Edward G. Wiznitzer, Lawrence
Last week the Lawrence Zoning Board continued its months long series of hearings on the Sunrise Detox Center.
My sympathy goes out to the members of the board who soon will have to render a decision on a matter that has been overblown by some community activists into a crisis level controversy.
The board’s members are our neighbors who’ve volunteered their time and energy to serve the Lawrence community. They’re now stuck between a rock and a hard place.
I’m sure they want to help their neighbors and protect the beauty and quality of our community. At the same time they are compelled to uphold the law. The plaguing question is whether or not the law can be trusted to uphold the same objective of protecting our community.

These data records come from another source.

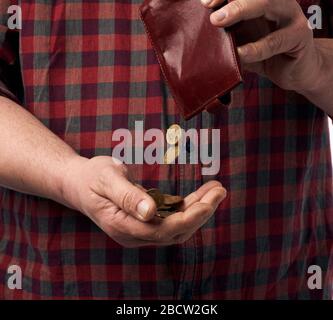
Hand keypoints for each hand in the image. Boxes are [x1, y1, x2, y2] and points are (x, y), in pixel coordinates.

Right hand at [62, 156, 226, 246]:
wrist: (79, 183)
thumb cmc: (91, 177)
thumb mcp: (106, 180)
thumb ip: (127, 196)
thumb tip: (150, 212)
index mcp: (123, 226)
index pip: (163, 230)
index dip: (188, 218)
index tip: (208, 202)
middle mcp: (134, 234)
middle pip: (175, 231)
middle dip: (201, 212)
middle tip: (220, 190)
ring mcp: (140, 229)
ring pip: (177, 226)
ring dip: (199, 209)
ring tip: (216, 189)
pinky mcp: (145, 221)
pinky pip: (172, 218)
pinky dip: (188, 207)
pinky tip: (201, 194)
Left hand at [201, 0, 320, 92]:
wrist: (295, 72)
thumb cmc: (266, 55)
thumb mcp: (243, 42)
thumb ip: (229, 36)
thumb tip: (201, 35)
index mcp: (264, 2)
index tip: (204, 3)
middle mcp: (279, 3)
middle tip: (209, 10)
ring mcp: (292, 17)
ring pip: (269, 3)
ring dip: (241, 9)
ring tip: (219, 22)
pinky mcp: (300, 37)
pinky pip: (275, 41)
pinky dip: (255, 48)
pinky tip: (240, 53)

The Sunrise case needs to be recognized for what it is. It is a classic nimby (not-in-my-backyard) case. The state court has already recognized “addiction services” to be an “inherently beneficial use.”
Such a use is, by law, considered beneficial to society as a whole including the local community. The “inherently beneficial” category loosens the standards that must be met for such uses to obtain zoning variances.
It curtails zoning boards and municipalities from blocking these uses to locate where they choose. “Inherently beneficial” status exists, in the law, specifically to combat nimby self interests that run contrary to the greater good to our society and community.
Opponents to the proposal are essentially screaming that Sunrise will bring the bogeyman and are instilling fear among the neighborhood.
Everything put on the board’s record says otherwise. The center is not a methadone clinic dispensing daily doses to homeless, indigent addicts.
It is a relatively high-end medical practice that relies on providing a comfortable, home-like environment as part of its therapy approach. That environment style demands a location like the one on Federal City Road. It’s a fairly new style of drug and alcohol detoxification, that zoning laws have largely not yet recognized.
I wish the board well in their endeavor to sift the facts from the rumors, the truth from the unfounded fears, and to trust in the law when they deliberate this case.